One of the purposes of the above rule is to
prevent fishing expeditions and needless delays; it is there to maintain order
and facilitate the conduct of trial. It will be presumed that a party who does
not serve written interrogatories on the adverse party beforehand will most
likely be unable to elicit facts useful to its case if it later opts to call
the adverse party to the witness stand as its witness. Instead, the process
could be treated as a fishing expedition or an attempt at delaying the
proceedings; it produces no significant result that prior written
interrogatories might bring.
Besides, since the calling party is deemed
bound by the adverse party’s testimony, compelling the adverse party to take
the witness stand may result in the calling party damaging its own case.
Otherwise stated, if a party cannot elicit facts or information useful to its
case through the facility of written interrogatories or other mode of
discovery, then the calling of the adverse party to the witness stand could
only serve to weaken its own case as a result of the calling party’s being
bound by the adverse party’s testimony, which may only be worthless and instead
detrimental to the calling party’s cause.
Another reason for the rule is that by requiring
prior written interrogatories, the court may limit the inquiry to what is
relevant, and thus prevent the calling party from straying or harassing the
adverse party when it takes the latter to the stand.
Thus, the rule not only protects the adverse
party from unwarranted surprises or harassment; it likewise prevents the
calling party from conducting a fishing expedition or bungling its own case.
Using its own judgment and discretion, the court can hold its own in resolving
a dispute, and need not bear witness to the parties perpetrating unfair court
practices such as fishing for evidence, badgering, or altogether ruining their
own cases. Ultimately, such unnecessary processes can only constitute a waste
of the court’s precious time, if not pointless entertainment.

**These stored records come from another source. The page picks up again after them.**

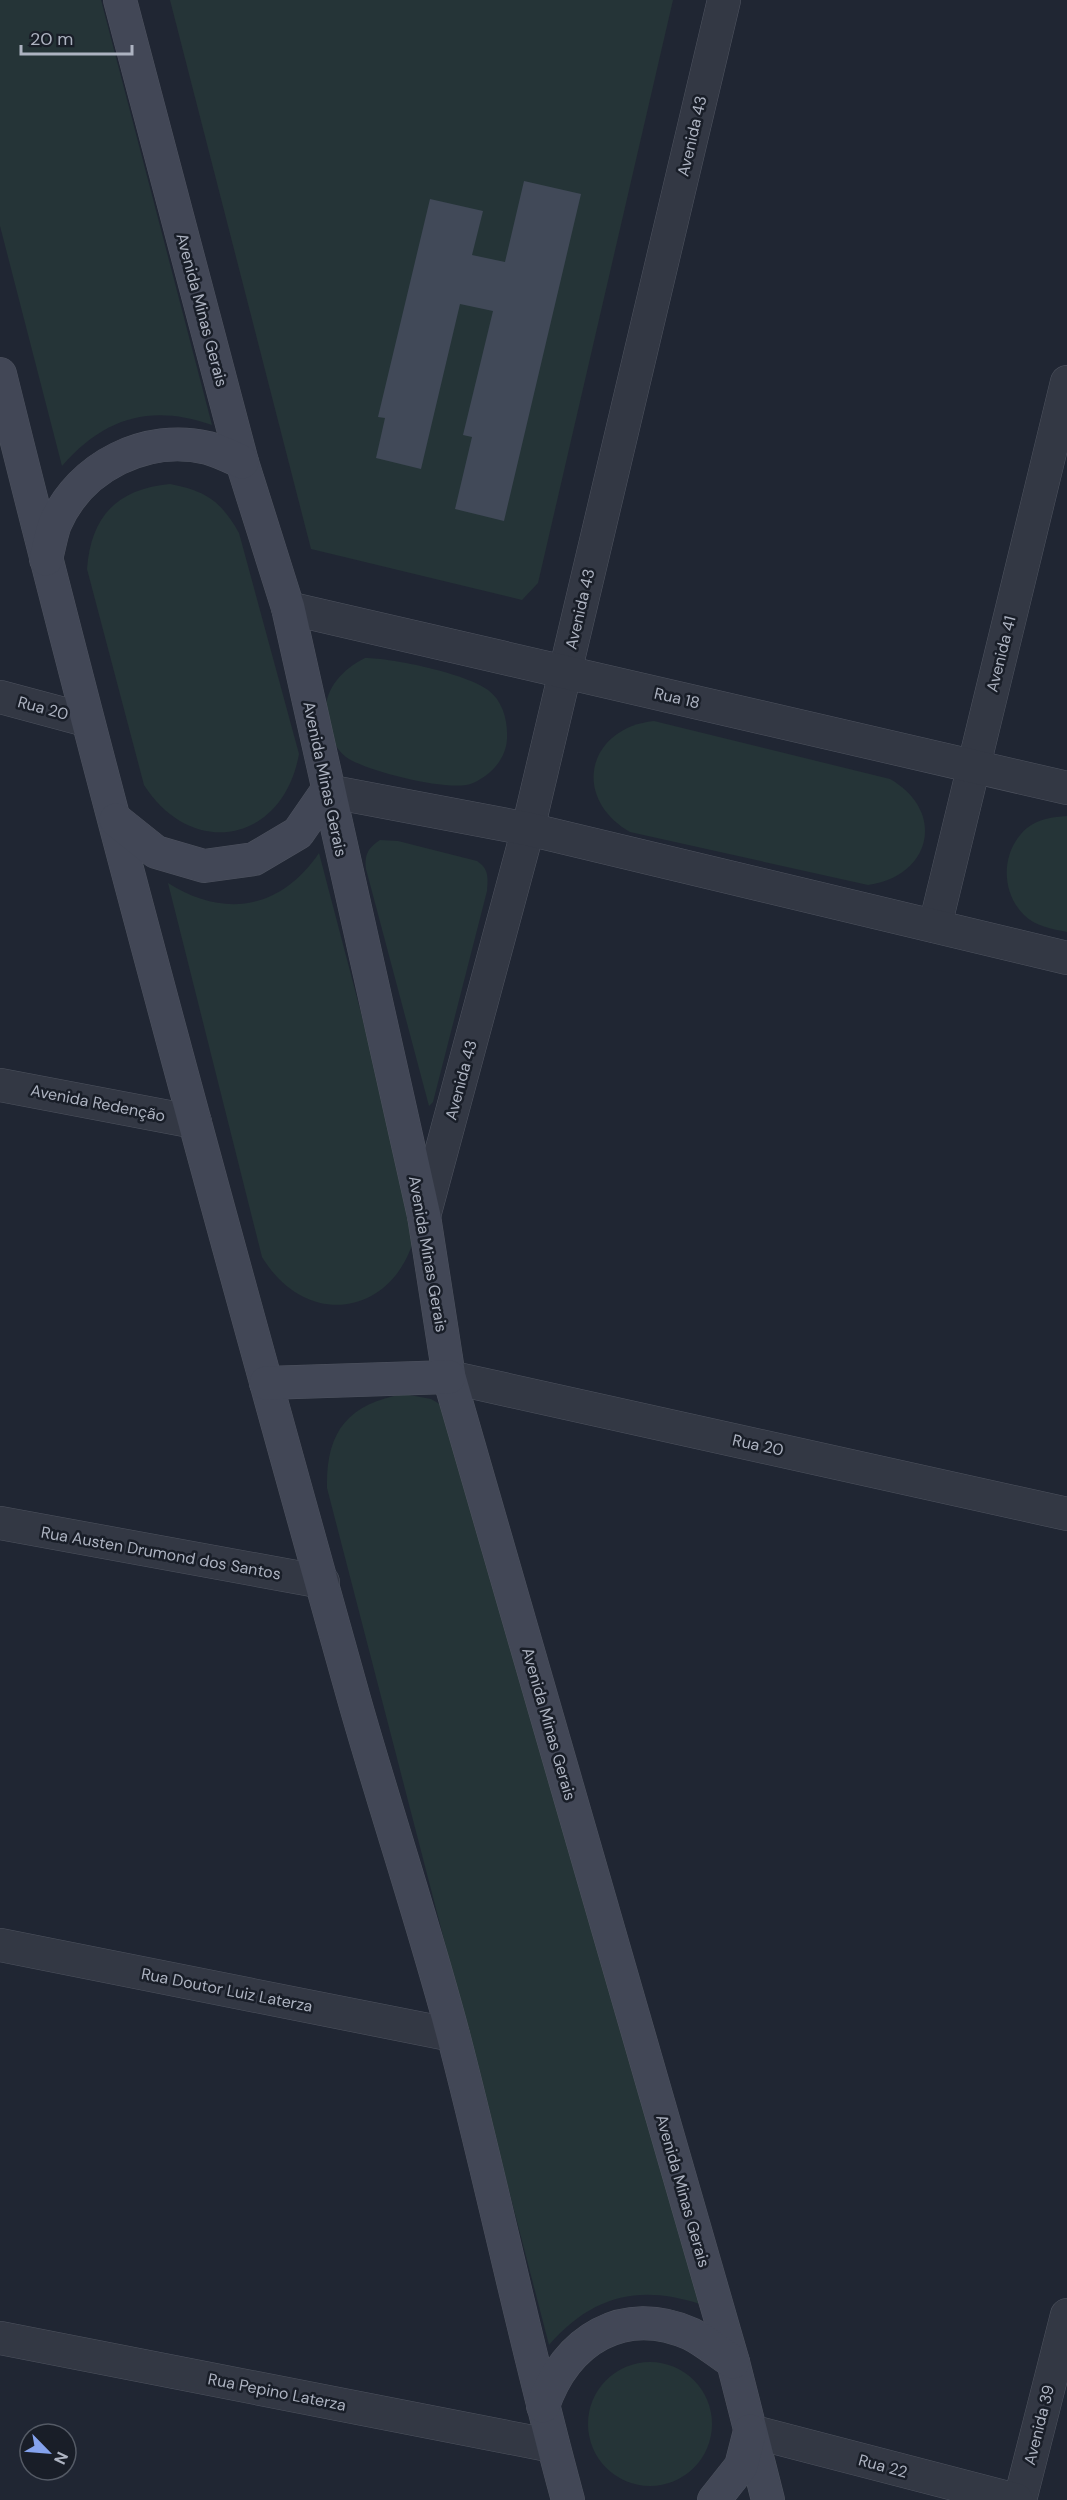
<svg xmlns="http://www.w3.org/2000/svg" width="1067" height="2500" viewBox="0 0 1067 2500" font-family="'DM Sans',sans-serif">
<style>
.green{fill:#253437}
.building{fill:#414958}
.lines{fill:none;stroke-linecap:round;stroke-linejoin:round}
.minor-casing{stroke:#4e535f;stroke-width:34}
.tertiary-casing{stroke:#4e535f;stroke-width:34}
.secondary-casing{stroke:#4e535f;stroke-width:34}
.minor{stroke:#333844;stroke-width:33}
.tertiary{stroke:#333844;stroke-width:33}
.secondary{stroke:#424756;stroke-width:33}
.labels{text-anchor:middle;dominant-baseline:central;stroke-width:5;stroke-linejoin:round;paint-order:stroke}
.street-label{font-size:16px;fill:#adb3c1;stroke:#191e28}
</style>
<rect width="100%" height="100%" fill="#202633"/>
<g class="green">
<path d="M0,0H101L212,425C151,404 105,417 62,466L0,226Z"/>
<path d="M170,0H673L538,583L522,600L311,549Z"/>
<path d="M170,484C206,491 221,501 239,533L299,754C283,843 192,860 144,785L87,569C91,516 117,489 170,484Z"/>
<path d="M365,658C393,658 467,674 488,690C503,701 508,721 507,739C506,759 491,775 473,783C452,793 365,771 346,757C338,751 332,740 329,731C317,698 337,672 365,658Z"/>
<path d="M654,721L890,779C946,811 932,876 868,885L630,832C571,798 587,728 654,721Z"/>
<path d="M1067,816V932C1052,929 1035,926 1024,915C1000,891 1001,850 1027,828C1038,819 1053,817 1067,816Z"/>
<path d="M380,840L398,841L477,861C489,869 488,877 487,891L433,1102L429,1106L366,869C364,855 368,848 380,840Z"/>
<path d="M319,853L417,1226C401,1314 309,1334 262,1257L168,883C225,919 281,909 319,853Z"/>
<path d="M404,1394L431,1399L455,1413L700,2304C638,2284 592,2296 549,2345L327,1488C326,1431 348,1404 404,1394Z"/>
<circle cx="650" cy="2424" r="62"/>
</g>
<path class="building" d="M524,181L581,194L504,521L455,509L472,437L463,435L493,311L460,304L421,469L376,458L385,418L378,417L430,199L483,211L472,255L505,262Z"/>
<g class="lines">
<g class="minor-casing">
<g id="minor">
<path d="M0,697L86,720"/>
<path d="M935,926L1067,382"/>
<path d="M424,1216L528,829L724,0"/>
<path d="M0,1523L323,1582"/>
<path d="M0,1945L453,2035"/>
<path d="M1020,2500L1067,2315"/>
</g>
</g>
<g class="tertiary-casing">
<g id="tertiary">
<path d="M288,608L1067,788"/>
<path d="M327,791L528,829L1067,958"/>
<path d="M0,1085L195,1122"/>
<path d="M449,1377L1067,1514"/>
<path d="M0,2338L553,2446"/>
<path d="M750,2431L1016,2500"/>
</g>
</g>
<g class="secondary-casing">
<g id="secondary">
<path d="M120,0L242,462L288,608L424,1216L449,1377L733,2362L768,2500"/>
<path d="M0,374C110,818 231,1259 354,1699C386,1812 424,1924 454,2038C494,2192 526,2347 568,2500"/>
<path d="M46,559C49,548 51,535 55,524C80,466 147,433 208,448C219,451 231,457 242,462"/>
<path d="M116,820L156,852L204,866L254,859L298,833L327,791"/>
<path d="M266,1383L449,1377"/>
<path d="M543,2406C566,2340 623,2304 691,2334C705,2341 719,2353 733,2362"/>
<path d="M714,2500L741,2466L750,2431"/>
</g>
</g>
<use href="#minor" class="minor"/>
<use href="#tertiary" class="tertiary"/>
<use href="#secondary" class="secondary"/>
</g>
<g class="labels">
<g class="street-label">
<text transform="translate(692 136) rotate(-77)">Avenida 43</text>
<text transform="translate(202 310) rotate(75)">Avenida Minas Gerais</text>
<text transform="translate(580 609) rotate(-77)">Avenida 43</text>
<text transform="translate(1001 654) rotate(-76)">Avenida 41</text>
<text transform="translate(677 698) rotate(13)">Rua 18</text>
<text transform="translate(43 708) rotate(15)">Rua 20</text>
<text transform="translate(325 779) rotate(78)">Avenida Minas Gerais</text>
<text transform="translate(461 1080) rotate(-75)">Avenida 43</text>
<text transform="translate(98 1103) rotate(11)">Avenida Redenção</text>
<text transform="translate(428 1254) rotate(80)">Avenida Minas Gerais</text>
<text transform="translate(758 1445) rotate(12)">Rua 20</text>
<text transform="translate(161 1553) rotate(10)">Rua Austen Drumond dos Santos</text>
<text transform="translate(549 1724) rotate(74)">Avenida Minas Gerais</text>
<text transform="translate(227 1990) rotate(11)">Rua Doutor Luiz Laterza</text>
<text transform="translate(683 2191) rotate(74)">Avenida Minas Gerais</text>
<text transform="translate(277 2392) rotate(11)">Rua Pepino Laterza</text>
<text transform="translate(1039 2425) rotate(-76)">Avenida 39</text>
<text transform="translate(883 2466) rotate(15)">Rua 22</text>
</g>
</g>
<g transform="translate(48 2452) rotate(115)"><circle r="28" fill="#191e28" stroke="#545a65" stroke-width="1.5"/>
<path d="M0-4.5L10 22L0 15L-10 22Z" fill="#85a3ee"/>
<text y="-9" font-size="16" font-weight="bold" text-anchor="middle" fill="#adb3c1">N</text>
</g>
<path d="M21 45v9h111v-9" fill="none" stroke="#adb3c1" stroke-width="3"/>
<text x="30" y="45" font-size="18" fill="#adb3c1" stroke="#191e28" stroke-width="4.5" paint-order="stroke">20 m</text>
</svg>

In the present case, petitioners seek to call
Metrobank’s officers to the witness stand as their initial and main witnesses,
and to present documents in Metrobank’s possession as part of their principal
documentary evidence. This is improper. Petitioners may not be allowed, at the
incipient phase of the presentation of their evidence-in-chief at that, to
present Metrobank’s officers – who are considered adverse parties as well,
based on the principle that corporations act only through their officers and
duly authorized agents – as their main witnesses; nor may they be allowed to
gain access to Metrobank’s documentary evidence for the purpose of making it
their own. This is tantamount to building their whole case from the evidence of
their opponent. The burden of proof and evidence falls on petitioners, not on
Metrobank; if petitioners cannot prove their claim using their own evidence,
then the adverse party Metrobank may not be pressured to hang itself from its
own defense.
It is true that under the Rules, a party may,
for good cause shown and to prevent a failure of justice, be compelled to give
testimony in court by the adverse party who has not served written
interrogatories. But what petitioners seek goes against the very principles of
justice and fair play; they would want that Metrobank provide the very evidence
with which to prosecute and build their case from the start. This they may not
be allowed to do.
Finally, the Court
may not turn a blind eye to the possible consequences of such a move by
petitioners. As one of their causes of action in their Complaint, petitioners’
claim that they were not furnished with specific documents relative to their
loan agreement with Metrobank at the time they obtained the loan and while it
was outstanding. If Metrobank were to willingly provide petitioners with these
documents even before petitioners can present evidence to show that indeed they
were never furnished the same, any inferences generated from this would
certainly not be useful for Metrobank. One may be that by providing petitioners
with these documents, Metrobank would be admitting that indeed, it did not
furnish petitioners with these documents prior to the signing of the loan
agreement, and while the loan was outstanding, in violation of the law.